One of the aims of the Alexander Technique is to help you learn how to gauge the appropriate amount of tension for an activity (musical or otherwise),  by observing the relationship of the head, neck and back.

When there is too much effort, the neck usually tenses and shortens, which causes the back to narrow and stiffen, which then interferes with everything else (hands, breathing, mouth…you name it). Alexander called this head/neck/back relationship the primary control, as it is primary in conditioning the coordination of the entire organism. (Both my teaching and playing experience confirm this principle to be true without exception.)

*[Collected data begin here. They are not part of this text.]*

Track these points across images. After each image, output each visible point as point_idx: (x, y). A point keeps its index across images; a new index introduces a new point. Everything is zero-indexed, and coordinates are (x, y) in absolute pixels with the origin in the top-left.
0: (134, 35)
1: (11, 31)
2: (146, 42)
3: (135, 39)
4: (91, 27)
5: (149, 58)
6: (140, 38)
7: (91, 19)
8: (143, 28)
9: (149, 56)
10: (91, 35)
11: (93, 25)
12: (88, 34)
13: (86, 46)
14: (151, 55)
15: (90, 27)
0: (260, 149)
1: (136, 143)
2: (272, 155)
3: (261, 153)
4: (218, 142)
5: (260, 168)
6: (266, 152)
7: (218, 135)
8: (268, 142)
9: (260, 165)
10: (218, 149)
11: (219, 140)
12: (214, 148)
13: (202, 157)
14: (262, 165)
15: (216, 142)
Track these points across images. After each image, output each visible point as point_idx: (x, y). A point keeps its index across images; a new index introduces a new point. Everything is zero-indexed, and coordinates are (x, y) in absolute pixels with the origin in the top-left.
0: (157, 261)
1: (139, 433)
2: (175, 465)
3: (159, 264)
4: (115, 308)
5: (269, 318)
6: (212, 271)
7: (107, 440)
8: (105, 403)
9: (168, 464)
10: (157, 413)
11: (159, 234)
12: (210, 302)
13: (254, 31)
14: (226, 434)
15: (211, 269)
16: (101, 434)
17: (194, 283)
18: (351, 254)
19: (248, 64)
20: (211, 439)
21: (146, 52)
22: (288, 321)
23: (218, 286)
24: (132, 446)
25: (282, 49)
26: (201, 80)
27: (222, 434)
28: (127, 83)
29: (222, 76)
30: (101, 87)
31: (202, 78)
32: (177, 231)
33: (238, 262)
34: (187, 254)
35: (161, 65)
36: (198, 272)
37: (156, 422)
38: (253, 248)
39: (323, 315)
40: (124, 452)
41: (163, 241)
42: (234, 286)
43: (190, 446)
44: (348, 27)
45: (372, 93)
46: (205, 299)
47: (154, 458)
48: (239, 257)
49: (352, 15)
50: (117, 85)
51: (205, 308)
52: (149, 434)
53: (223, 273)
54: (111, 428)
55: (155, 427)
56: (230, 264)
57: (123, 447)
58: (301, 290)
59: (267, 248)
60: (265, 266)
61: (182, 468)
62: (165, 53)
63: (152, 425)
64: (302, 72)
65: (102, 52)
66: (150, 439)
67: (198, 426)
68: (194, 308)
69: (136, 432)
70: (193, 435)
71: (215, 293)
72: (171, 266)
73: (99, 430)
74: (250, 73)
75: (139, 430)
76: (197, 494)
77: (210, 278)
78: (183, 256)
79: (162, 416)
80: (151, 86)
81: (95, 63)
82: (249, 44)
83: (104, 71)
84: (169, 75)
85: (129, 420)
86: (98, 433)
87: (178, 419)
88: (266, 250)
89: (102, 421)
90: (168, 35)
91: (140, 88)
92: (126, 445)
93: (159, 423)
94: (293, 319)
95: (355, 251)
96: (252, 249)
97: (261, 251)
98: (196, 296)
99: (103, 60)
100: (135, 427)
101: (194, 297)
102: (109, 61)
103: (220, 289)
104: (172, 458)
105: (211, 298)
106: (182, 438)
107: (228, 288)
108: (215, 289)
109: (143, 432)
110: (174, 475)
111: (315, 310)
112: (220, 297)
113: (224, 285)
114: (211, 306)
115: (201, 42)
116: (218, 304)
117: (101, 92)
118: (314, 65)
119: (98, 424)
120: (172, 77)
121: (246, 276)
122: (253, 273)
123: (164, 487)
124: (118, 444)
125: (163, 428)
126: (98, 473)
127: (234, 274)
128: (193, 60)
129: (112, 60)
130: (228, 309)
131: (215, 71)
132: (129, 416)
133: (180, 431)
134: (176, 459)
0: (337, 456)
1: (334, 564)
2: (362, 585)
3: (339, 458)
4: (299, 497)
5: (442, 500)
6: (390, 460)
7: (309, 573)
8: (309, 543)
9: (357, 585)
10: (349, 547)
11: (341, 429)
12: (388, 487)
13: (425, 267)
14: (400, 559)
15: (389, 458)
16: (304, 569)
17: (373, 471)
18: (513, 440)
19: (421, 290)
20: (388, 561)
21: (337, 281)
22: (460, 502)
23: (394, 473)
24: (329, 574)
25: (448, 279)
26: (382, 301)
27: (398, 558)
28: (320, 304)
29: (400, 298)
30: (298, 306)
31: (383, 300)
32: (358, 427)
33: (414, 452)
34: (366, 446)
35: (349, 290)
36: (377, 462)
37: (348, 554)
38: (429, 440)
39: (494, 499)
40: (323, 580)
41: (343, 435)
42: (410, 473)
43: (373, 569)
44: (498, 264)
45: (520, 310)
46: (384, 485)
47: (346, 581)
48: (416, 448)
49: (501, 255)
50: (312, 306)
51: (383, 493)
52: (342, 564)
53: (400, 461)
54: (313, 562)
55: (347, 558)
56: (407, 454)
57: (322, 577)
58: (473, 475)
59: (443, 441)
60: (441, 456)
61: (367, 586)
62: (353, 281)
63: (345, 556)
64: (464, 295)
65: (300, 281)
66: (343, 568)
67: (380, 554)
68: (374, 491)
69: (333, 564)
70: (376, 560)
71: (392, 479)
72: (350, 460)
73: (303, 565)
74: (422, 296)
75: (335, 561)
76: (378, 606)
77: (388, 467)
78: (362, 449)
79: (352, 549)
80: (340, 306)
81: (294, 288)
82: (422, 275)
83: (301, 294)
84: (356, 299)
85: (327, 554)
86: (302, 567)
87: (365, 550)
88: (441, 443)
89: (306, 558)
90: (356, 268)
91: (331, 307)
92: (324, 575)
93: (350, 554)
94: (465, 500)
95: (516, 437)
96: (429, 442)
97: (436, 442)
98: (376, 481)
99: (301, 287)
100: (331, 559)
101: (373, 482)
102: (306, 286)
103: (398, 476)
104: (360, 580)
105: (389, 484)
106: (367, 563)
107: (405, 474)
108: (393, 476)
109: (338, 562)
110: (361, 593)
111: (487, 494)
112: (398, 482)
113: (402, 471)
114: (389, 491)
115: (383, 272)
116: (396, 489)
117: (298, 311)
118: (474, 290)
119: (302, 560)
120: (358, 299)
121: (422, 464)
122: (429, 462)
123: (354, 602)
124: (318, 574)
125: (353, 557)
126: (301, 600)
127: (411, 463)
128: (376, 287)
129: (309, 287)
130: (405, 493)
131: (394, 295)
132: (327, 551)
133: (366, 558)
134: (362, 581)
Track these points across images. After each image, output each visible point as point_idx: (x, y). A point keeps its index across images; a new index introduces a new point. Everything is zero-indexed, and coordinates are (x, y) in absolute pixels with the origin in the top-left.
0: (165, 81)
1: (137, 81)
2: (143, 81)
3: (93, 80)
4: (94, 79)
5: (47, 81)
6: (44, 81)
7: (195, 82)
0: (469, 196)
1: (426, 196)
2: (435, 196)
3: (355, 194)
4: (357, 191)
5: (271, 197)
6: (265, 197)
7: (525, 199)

In the Alexander Technique, you learn how to carry out your activities without this tension. As you do, you discover again. You discover over and over that you can do things with even less effort than you thought. It is a life long journey of discovery.

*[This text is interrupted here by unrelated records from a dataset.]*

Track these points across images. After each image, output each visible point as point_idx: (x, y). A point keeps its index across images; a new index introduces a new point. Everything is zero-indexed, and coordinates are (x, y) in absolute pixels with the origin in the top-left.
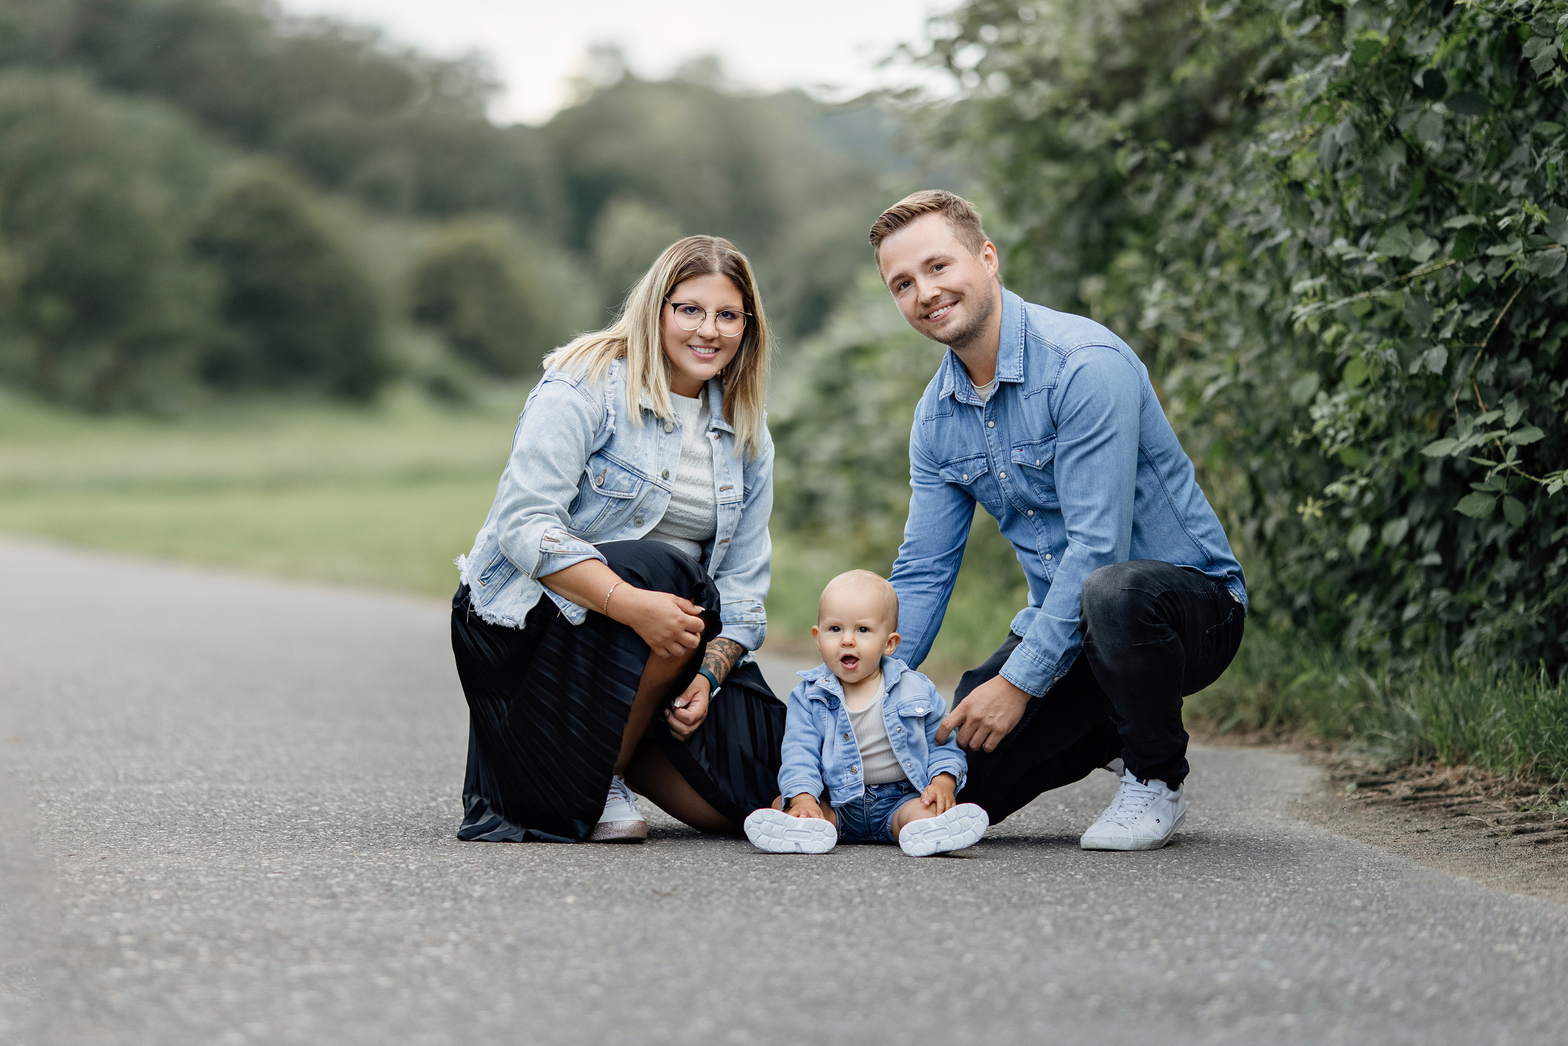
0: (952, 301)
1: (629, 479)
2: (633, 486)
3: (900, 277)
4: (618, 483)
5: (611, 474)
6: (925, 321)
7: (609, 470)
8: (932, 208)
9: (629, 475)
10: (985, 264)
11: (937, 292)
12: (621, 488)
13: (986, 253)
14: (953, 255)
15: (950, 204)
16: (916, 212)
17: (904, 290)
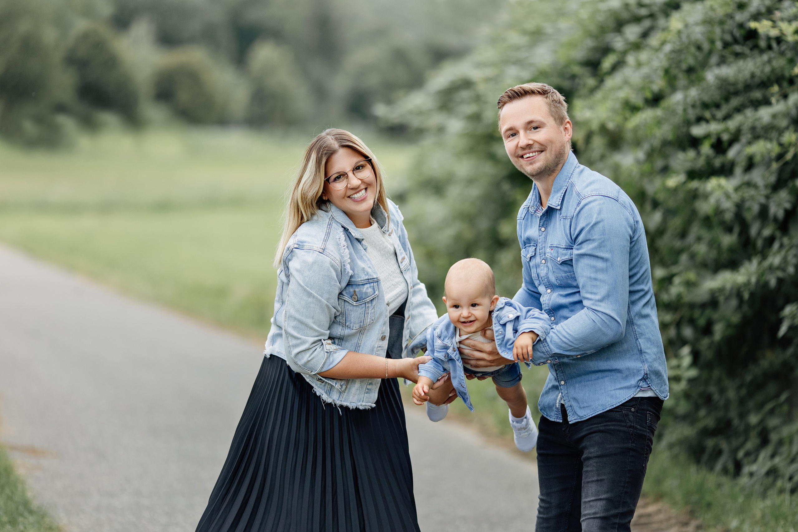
0: (539, 149)
1: (370, 287)
2: (374, 289)
3: (510, 129)
4: (366, 293)
5: (359, 291)
6: (521, 159)
7: (357, 290)
8: (539, 92)
9: (368, 285)
10: (564, 133)
11: (531, 142)
12: (369, 295)
13: (566, 127)
14: (545, 122)
15: (549, 92)
16: (528, 92)
17: (511, 138)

You never really know how little effort it ultimately takes to play your instrument (or do anything else, for that matter). You learn only that you can always do less, and that as you do less, you get so much more.

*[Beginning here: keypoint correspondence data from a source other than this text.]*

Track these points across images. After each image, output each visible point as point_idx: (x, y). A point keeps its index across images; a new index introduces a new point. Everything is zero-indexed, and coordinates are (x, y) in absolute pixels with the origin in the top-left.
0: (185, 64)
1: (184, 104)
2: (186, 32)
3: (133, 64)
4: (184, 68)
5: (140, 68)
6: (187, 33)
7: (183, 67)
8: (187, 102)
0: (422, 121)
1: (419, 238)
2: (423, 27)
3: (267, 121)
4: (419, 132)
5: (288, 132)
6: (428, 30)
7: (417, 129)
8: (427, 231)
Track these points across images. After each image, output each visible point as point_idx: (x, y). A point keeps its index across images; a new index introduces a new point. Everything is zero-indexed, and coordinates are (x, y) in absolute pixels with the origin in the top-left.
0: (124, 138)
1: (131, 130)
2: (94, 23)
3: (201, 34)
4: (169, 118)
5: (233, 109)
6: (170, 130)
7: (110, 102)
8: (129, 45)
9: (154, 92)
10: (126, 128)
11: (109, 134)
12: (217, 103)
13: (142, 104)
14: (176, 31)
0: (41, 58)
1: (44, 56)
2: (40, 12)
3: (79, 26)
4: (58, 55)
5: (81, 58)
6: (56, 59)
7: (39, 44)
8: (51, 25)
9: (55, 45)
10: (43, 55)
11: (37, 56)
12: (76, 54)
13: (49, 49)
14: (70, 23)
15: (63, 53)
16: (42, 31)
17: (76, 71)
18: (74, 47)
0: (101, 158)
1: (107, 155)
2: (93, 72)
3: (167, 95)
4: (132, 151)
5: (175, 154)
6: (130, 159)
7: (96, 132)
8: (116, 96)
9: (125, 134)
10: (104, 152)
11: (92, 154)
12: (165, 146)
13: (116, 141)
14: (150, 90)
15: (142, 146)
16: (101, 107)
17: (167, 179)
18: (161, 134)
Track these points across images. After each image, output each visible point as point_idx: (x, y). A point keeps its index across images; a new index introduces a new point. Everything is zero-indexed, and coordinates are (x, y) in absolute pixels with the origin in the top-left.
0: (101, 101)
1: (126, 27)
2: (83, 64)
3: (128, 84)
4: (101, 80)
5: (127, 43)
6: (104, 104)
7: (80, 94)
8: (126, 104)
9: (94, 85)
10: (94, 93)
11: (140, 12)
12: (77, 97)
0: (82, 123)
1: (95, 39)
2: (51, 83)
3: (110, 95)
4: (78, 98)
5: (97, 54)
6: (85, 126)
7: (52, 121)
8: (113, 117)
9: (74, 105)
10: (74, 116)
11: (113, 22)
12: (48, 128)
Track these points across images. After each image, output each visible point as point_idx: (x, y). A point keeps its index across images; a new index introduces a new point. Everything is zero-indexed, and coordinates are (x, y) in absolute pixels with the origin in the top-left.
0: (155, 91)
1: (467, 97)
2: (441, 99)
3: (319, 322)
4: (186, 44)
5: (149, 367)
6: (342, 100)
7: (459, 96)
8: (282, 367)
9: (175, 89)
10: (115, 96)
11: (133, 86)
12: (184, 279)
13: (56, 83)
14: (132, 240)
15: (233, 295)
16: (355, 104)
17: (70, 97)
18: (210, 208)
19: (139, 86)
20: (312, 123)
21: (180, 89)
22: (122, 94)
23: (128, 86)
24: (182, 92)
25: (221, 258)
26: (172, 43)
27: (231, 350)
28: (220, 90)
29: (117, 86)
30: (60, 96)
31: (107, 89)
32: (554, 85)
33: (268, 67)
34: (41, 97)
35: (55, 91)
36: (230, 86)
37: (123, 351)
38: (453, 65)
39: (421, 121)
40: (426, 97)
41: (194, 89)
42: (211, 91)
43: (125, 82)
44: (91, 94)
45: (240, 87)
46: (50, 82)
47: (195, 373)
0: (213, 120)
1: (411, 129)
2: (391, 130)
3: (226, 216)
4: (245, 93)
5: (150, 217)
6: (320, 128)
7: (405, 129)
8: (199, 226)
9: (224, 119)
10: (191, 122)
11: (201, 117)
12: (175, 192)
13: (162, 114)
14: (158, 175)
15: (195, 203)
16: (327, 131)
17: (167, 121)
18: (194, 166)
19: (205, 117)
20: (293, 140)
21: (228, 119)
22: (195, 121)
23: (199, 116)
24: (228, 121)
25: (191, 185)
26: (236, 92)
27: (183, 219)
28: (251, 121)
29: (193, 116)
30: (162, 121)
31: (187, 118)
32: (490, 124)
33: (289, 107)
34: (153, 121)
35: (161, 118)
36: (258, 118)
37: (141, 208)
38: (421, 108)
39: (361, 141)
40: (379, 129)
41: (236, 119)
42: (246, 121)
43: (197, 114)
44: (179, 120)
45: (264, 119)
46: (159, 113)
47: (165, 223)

So whenever you have these instances of seemingly effortless playing, playing that is beyond what your normal limitations are, observe your thinking and your body. Notice how free your body is, how much less tension than normal you are bringing into the music making process. In particular, notice your neck, shoulders and back, see how freely they work together. Notice how easy, mobile and confident your balance is.

Then go back to noticing your thinking. How are your thoughts different than when you normally play. Make a real study of the differences. Keeping a practice log is especially helpful for this. The muscular effort you create in your body is a direct result of your thinking. Improve your thinking, liberate your playing.





  1. Steve Peterson says

    To quote that great jazz commentator Will Rogers, “It isn’t what we don’t know that gives us trouble, it’s what we know that ain’t so.” I’ve often found myself saying about an instrument or specific musical concept, “That’s it. Now after all this study I know all that can be done with this, and nothing new will come out of it.” Then, quite frequently I’ll hear some player making totally fresh music using that instrument or idea. The mistake would be to then say, “Okay, now that I’ve heard THAT guy, I know all that can be done with it”, when the right approach would be to accept that the limits of that instrument/idea may be nowhere near where we think they are and to just keep pushing.

    • admin says

      I completely agree, Steve (love the Will Roger’s quote!) The ultimate limitation of any musical instrument (or technique, or concept, etc.) lies in the mind of the artist. A favorite saying by F.M. Alexander comes to mind, “It is the things that don’t exist that are the most difficult to get rid of.” In other words, don’t get stuck in your beliefs. That, of course, is a lifelong endeavor.

  2. Melanie says

    Brings to mind a Russian study from way back . . . it looked at physical responses in the extremely elderly in the first moments after waking. Turns out they could shame the Radio City Rockettes before they woke up enough to remember they were 90- or 100-something. No muscle tears or broken bones, either.

    • admin says

      Thanks for that Melanie! That’s a very inspiring story. It’s amazing what happens when we stop limiting ourselves with our preconceptions. Our ability to move well and respond efficiently are always lying within us latently, waiting for us to call on them.